───── Input records
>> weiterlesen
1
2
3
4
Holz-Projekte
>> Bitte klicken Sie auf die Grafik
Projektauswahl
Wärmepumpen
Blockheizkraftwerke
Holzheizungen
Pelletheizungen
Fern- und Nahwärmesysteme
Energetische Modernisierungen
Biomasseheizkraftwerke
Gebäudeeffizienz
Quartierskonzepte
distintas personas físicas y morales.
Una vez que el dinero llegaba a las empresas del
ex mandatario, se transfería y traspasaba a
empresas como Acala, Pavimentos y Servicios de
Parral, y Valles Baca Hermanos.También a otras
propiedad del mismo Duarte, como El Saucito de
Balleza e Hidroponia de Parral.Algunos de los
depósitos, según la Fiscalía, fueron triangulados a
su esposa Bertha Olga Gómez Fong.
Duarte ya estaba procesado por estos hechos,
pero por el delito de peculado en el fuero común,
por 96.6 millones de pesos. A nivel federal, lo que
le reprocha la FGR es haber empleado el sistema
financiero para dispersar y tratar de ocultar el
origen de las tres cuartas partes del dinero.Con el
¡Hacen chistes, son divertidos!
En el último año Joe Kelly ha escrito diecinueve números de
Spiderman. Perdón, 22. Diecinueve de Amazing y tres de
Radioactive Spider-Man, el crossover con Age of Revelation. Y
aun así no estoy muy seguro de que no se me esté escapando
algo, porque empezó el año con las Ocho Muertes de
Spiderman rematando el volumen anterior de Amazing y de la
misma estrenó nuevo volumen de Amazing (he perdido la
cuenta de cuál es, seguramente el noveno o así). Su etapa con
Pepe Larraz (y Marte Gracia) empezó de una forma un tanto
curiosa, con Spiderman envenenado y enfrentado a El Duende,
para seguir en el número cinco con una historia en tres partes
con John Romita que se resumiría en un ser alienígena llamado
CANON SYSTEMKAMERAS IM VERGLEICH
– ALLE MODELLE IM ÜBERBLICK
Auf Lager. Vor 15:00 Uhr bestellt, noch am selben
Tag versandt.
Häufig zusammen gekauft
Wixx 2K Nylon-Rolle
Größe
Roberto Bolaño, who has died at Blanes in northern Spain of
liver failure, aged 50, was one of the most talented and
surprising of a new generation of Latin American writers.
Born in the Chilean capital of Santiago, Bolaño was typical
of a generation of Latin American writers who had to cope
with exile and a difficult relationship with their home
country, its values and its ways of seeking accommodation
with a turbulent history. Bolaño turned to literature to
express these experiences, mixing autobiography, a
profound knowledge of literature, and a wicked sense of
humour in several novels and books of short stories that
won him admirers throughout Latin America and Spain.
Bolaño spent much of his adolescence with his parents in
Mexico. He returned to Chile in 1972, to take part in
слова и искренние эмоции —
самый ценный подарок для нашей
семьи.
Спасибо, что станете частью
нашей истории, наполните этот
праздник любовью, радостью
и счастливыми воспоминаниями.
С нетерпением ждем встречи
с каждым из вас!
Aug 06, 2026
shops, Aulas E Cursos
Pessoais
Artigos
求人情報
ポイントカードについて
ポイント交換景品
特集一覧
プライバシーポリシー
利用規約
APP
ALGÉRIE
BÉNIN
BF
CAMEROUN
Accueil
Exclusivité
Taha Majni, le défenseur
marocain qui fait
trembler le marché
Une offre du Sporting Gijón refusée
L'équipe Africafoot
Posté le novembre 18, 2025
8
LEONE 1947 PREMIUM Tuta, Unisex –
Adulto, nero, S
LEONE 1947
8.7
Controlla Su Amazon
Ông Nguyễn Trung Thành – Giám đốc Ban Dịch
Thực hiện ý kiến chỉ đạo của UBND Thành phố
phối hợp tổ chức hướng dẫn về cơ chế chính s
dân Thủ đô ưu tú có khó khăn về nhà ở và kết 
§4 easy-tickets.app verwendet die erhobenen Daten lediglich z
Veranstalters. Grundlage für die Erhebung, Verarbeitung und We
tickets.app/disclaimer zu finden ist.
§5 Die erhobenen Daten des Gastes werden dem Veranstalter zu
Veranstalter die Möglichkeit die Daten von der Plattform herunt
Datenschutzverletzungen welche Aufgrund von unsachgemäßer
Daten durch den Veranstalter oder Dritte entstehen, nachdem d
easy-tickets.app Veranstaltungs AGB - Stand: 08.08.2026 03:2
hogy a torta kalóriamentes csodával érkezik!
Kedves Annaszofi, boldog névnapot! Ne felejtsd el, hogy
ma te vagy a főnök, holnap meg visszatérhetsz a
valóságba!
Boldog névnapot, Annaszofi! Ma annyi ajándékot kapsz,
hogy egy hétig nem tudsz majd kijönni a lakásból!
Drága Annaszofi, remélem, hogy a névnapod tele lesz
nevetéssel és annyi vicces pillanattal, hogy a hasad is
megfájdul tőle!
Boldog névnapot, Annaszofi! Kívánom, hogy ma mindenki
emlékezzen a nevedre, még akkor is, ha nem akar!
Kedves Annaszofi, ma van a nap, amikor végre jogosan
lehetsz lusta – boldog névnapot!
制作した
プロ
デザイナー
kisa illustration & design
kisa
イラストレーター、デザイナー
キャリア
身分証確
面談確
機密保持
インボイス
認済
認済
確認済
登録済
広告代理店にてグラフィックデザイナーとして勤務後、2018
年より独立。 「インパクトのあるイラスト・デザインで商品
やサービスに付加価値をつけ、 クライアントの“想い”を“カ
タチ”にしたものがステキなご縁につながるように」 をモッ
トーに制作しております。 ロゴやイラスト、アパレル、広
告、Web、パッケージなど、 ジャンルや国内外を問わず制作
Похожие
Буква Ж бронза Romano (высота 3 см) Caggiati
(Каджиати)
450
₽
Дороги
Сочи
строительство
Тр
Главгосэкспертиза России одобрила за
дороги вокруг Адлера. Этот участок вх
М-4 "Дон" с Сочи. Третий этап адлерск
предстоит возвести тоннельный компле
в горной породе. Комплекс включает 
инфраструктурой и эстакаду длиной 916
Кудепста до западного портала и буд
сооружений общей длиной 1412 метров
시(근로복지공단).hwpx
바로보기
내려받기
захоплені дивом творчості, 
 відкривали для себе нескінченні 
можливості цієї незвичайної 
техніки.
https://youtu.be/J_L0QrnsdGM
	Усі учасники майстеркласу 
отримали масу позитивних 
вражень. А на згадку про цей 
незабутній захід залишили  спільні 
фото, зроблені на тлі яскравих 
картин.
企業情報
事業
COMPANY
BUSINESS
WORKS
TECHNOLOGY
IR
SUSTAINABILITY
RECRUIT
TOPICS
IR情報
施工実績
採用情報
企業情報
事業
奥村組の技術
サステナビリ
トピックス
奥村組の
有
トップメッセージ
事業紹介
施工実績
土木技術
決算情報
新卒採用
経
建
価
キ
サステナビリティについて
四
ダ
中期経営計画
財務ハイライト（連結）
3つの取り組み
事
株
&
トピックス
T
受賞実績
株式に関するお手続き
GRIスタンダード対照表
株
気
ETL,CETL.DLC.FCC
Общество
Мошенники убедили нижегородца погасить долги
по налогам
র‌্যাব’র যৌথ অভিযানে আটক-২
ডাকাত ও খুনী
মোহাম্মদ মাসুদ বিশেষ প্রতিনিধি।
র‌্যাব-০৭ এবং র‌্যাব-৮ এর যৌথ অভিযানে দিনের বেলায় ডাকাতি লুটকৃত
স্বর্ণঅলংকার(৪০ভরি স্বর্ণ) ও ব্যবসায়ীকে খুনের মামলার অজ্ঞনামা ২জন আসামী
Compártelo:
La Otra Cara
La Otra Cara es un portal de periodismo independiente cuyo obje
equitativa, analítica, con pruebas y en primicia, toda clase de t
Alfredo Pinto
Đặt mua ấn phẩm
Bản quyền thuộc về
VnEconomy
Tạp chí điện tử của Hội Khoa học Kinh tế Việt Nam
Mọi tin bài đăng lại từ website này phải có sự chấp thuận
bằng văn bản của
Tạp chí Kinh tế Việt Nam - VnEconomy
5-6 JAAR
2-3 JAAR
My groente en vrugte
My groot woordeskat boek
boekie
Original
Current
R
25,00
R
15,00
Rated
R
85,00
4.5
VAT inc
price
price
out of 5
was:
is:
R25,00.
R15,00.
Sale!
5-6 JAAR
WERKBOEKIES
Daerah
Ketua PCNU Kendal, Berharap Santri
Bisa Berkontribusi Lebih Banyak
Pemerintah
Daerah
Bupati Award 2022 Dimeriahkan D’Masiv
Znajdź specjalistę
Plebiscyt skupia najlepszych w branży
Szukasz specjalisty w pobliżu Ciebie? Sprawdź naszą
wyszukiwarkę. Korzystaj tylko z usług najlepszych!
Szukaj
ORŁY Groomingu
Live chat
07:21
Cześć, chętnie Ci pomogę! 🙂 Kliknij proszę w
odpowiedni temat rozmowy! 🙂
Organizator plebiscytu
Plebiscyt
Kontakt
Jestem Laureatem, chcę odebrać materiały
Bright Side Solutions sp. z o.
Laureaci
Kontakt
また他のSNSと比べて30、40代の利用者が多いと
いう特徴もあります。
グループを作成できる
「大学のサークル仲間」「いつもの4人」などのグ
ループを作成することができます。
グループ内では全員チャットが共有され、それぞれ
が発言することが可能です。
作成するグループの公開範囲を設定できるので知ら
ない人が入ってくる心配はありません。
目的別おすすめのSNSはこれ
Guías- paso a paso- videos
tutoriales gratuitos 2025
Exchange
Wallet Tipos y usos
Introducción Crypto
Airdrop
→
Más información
──────────
_Aim of the task:_ Can you copy out word for word the stretch of rows from the very first one through the line containing "of a generation", with both ends included?

_Output of the task:_
>> weiterlesen
1
2
3
4
Holz-Projekte
>> Bitte klicken Sie auf die Grafik
Projektauswahl
Wärmepumpen
Blockheizkraftwerke
Holzheizungen
Pelletheizungen
Fern- und Nahwärmesysteme
Energetische Modernisierungen
Biomasseheizkraftwerke
Gebäudeeffizienz
Quartierskonzepte
distintas personas físicas y morales.
Una vez que el dinero llegaba a las empresas del
ex mandatario, se transfería y traspasaba a
empresas como Acala, Pavimentos y Servicios de
Parral, y Valles Baca Hermanos.También a otras
propiedad del mismo Duarte, como El Saucito de
Balleza e Hidroponia de Parral.Algunos de los
depósitos, según la Fiscalía, fueron triangulados a
su esposa Bertha Olga Gómez Fong.
Duarte ya estaba procesado por estos hechos,
pero por el delito de peculado en el fuero común,
por 96.6 millones de pesos. A nivel federal, lo que
le reprocha la FGR es haber empleado el sistema
financiero para dispersar y tratar de ocultar el
origen de las tres cuartas partes del dinero.Con el
¡Hacen chistes, son divertidos!
En el último año Joe Kelly ha escrito diecinueve números de
Spiderman. Perdón, 22. Diecinueve de Amazing y tres de
Radioactive Spider-Man, el crossover con Age of Revelation. Y
aun así no estoy muy seguro de que no se me esté escapando
algo, porque empezó el año con las Ocho Muertes de
Spiderman rematando el volumen anterior de Amazing y de la
misma estrenó nuevo volumen de Amazing (he perdido la
cuenta de cuál es, seguramente el noveno o así). Su etapa con
Pepe Larraz (y Marte Gracia) empezó de una forma un tanto
curiosa, con Spiderman envenenado y enfrentado a El Duende,
para seguir en el número cinco con una historia en tres partes
con John Romita que se resumiría en un ser alienígena llamado
CANON SYSTEMKAMERAS IM VERGLEICH
– ALLE MODELLE IM ÜBERBLICK
Auf Lager. Vor 15:00 Uhr bestellt, noch am selben
Tag versandt.
Häufig zusammen gekauft
Wixx 2K Nylon-Rolle
Größe
Roberto Bolaño, who has died at Blanes in northern Spain of
liver failure, aged 50, was one of the most talented and
surprising of a new generation of Latin American writers.
Born in the Chilean capital of Santiago, Bolaño was typical
of a generation of Latin American writers who had to cope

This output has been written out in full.